Current discussions around the development of AI in dermatology have centered on the lack of diversity in clinical data and images used for training algorithms and the need for clinical validation of technology.2 While addressing these technical challenges remains central to developing AI that positively affects patient care, there has been little exploration of what patients value with respect to AI in dermatology; the perspective of the patient has become increasingly incorporated into developing best clinical practices throughout dermatology. Although AI technology has not been widely implemented in dermatology yet, it is the pivotal time to assess patients’ views on the subject to understand their knowledge base, as well as values, preferences, and concerns regarding AI. Given some of this technology will have a significant effect on patients’ lives in the future, it is important for them to have an opportunity to express their opinions before AI is widely implemented.

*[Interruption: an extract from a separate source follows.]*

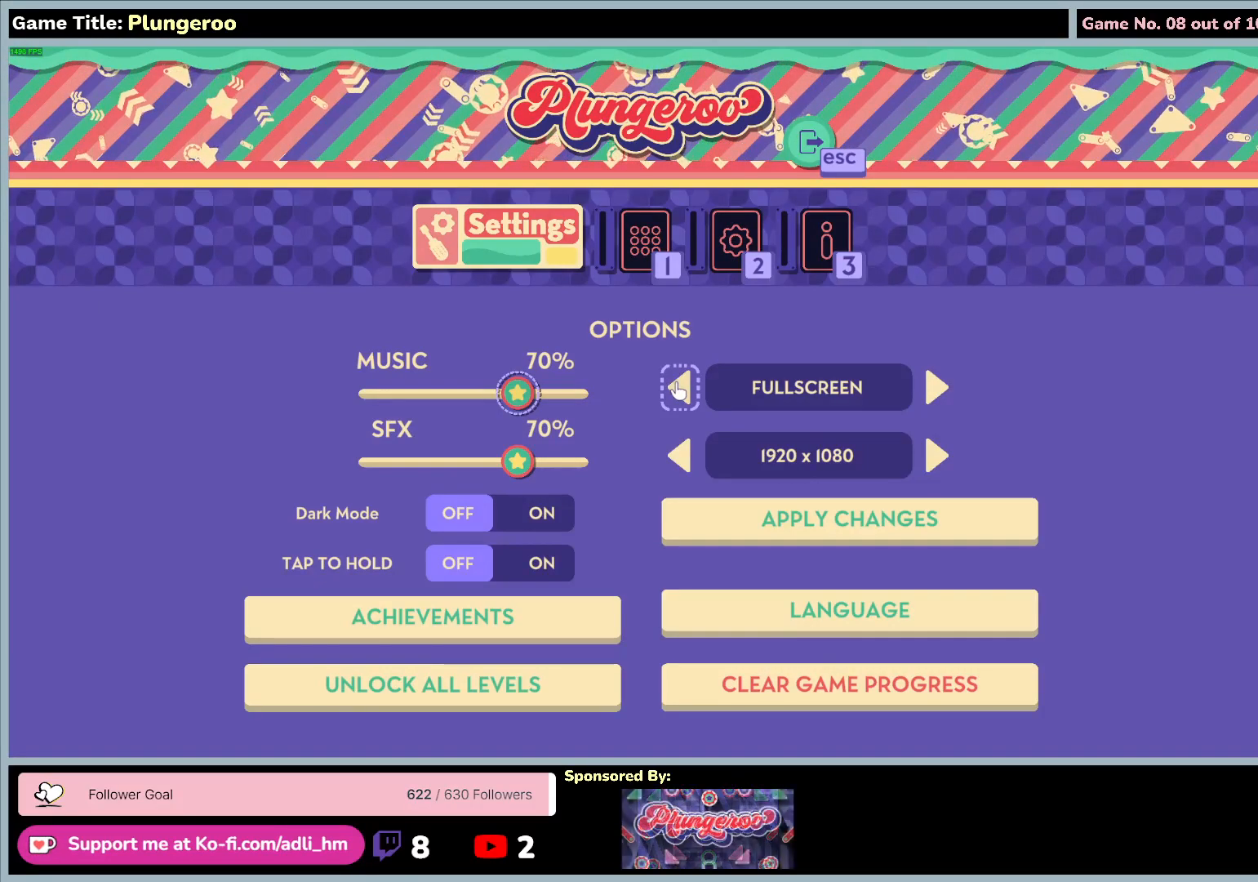
{"keys": [], "mouse": [], "events": [[100, "mouse_left", "down"], [400, "mouse_left", "up"]]}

Their viewpoints may help direct future efforts to educate patients about AI, improve consent processes, focus clinical implementation, and inform policy decisions.

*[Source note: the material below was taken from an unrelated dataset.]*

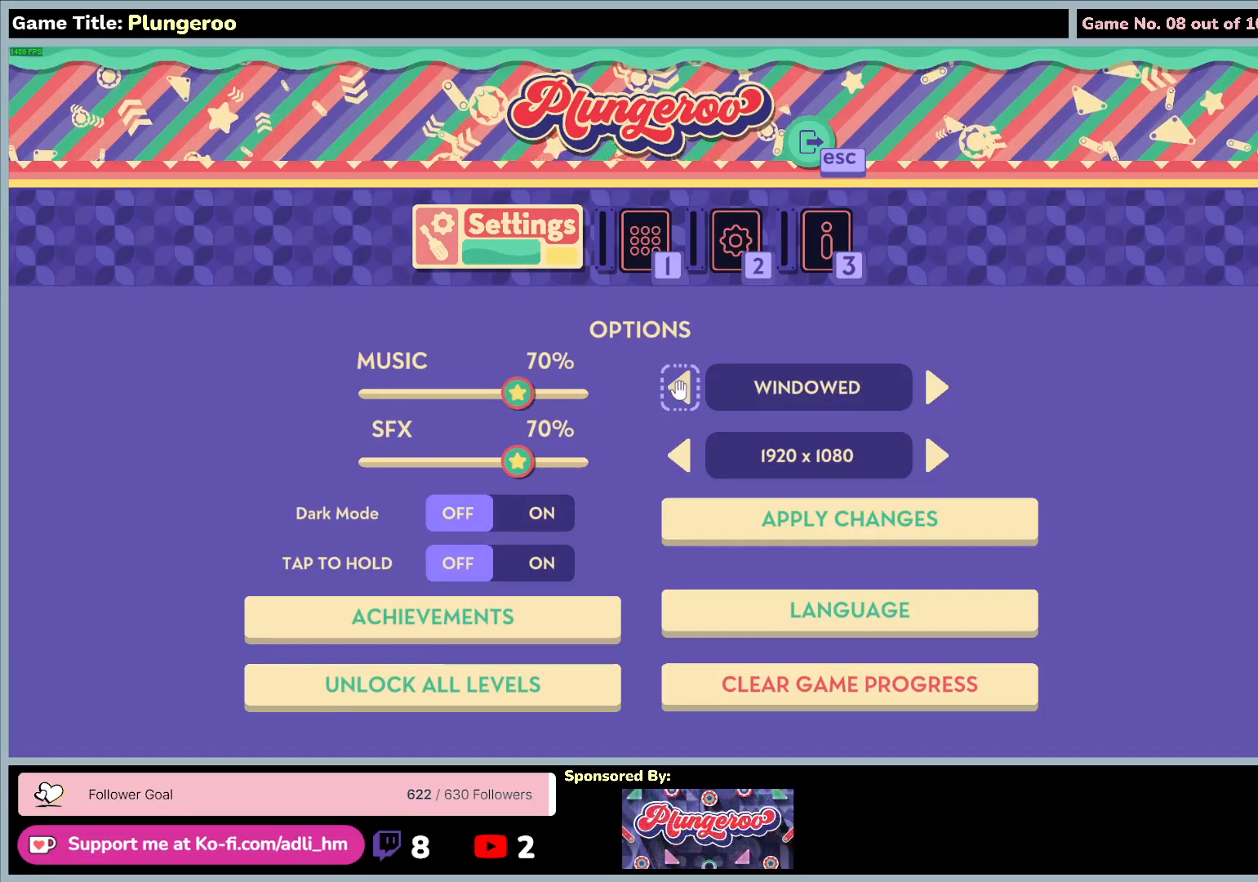
{"keys": [], "mouse": [], "events": []}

In a report of a qualitative study in this issue of JAMA Dermatology, Nelson et al3 report on their interviews with 48 patients at the Brigham and Women’s Hospital and the Dana Farber Cancer Institute to explore how patients conceptualize AI and perceive the use of AI for skin cancer screening. Patients were primarily white/non-Hispanic (94%), reported use of digital services for health (90%), held a graduate or professional degree (42%), and had a total household income of $150 000 or more (42%). The majority of those enrolled had a history of skin cancer, and, overall, they gave educated answers when questioned about the risks and benefits of AI for skin cancer screening. The most commonly perceived benefits of AI tools for skin cancer screening were increased diagnostic speed (60%) and health care access (60%). Major concerns in this patient population included anxiety over the loss of human interaction, credibility of the AI system, and data privacy. Overall, the majority (94%) expressed the importance of symbiosis between the clinician and the AI system but would still recommend these AI systems to friends or family (75%). This study gives us valuable information into the views and preferences of a small cross-section of patients. However, attitudes toward AI span a broad spectrum, and more studies need to be done to capture the diverse knowledge and opinions of all of our patients. In addition, patient attitudes and preferences with respect to AI in dermatology may change over time as patients develop more familiarity with these systems.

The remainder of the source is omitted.